--- Entries ---
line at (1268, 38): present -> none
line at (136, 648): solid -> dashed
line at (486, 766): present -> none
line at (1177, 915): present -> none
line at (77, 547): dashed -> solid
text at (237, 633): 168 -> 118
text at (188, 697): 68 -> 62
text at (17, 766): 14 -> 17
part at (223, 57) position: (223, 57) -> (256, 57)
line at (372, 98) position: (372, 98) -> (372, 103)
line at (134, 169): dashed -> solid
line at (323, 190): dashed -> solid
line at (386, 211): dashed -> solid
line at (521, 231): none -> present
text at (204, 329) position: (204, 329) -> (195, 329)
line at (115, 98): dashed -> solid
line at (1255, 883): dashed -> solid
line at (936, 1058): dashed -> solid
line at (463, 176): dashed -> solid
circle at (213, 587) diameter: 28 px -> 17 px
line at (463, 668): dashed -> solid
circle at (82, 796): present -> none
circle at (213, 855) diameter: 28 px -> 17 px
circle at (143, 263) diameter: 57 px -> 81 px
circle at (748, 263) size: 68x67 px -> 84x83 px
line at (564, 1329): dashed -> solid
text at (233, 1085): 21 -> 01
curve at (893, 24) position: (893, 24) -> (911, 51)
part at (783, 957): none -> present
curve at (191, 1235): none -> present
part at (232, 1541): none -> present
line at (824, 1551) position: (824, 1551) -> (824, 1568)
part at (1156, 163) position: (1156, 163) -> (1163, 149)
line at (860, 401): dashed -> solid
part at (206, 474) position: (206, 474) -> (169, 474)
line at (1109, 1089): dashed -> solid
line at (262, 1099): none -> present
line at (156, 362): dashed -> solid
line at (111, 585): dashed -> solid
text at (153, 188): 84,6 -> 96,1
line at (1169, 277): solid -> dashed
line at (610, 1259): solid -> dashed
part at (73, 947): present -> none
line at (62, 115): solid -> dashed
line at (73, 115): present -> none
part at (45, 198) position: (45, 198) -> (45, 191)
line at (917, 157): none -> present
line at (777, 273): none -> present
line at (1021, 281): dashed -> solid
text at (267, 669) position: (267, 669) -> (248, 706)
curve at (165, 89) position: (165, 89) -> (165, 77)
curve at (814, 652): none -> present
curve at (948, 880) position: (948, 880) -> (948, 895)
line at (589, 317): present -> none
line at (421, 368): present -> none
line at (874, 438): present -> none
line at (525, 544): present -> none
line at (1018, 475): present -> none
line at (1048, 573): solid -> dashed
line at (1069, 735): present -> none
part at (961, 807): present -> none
---
■ What you should do
How many lines in the material above contain the string "part"? Case counts. Reply with the number only.

■ Answer for this exercise
8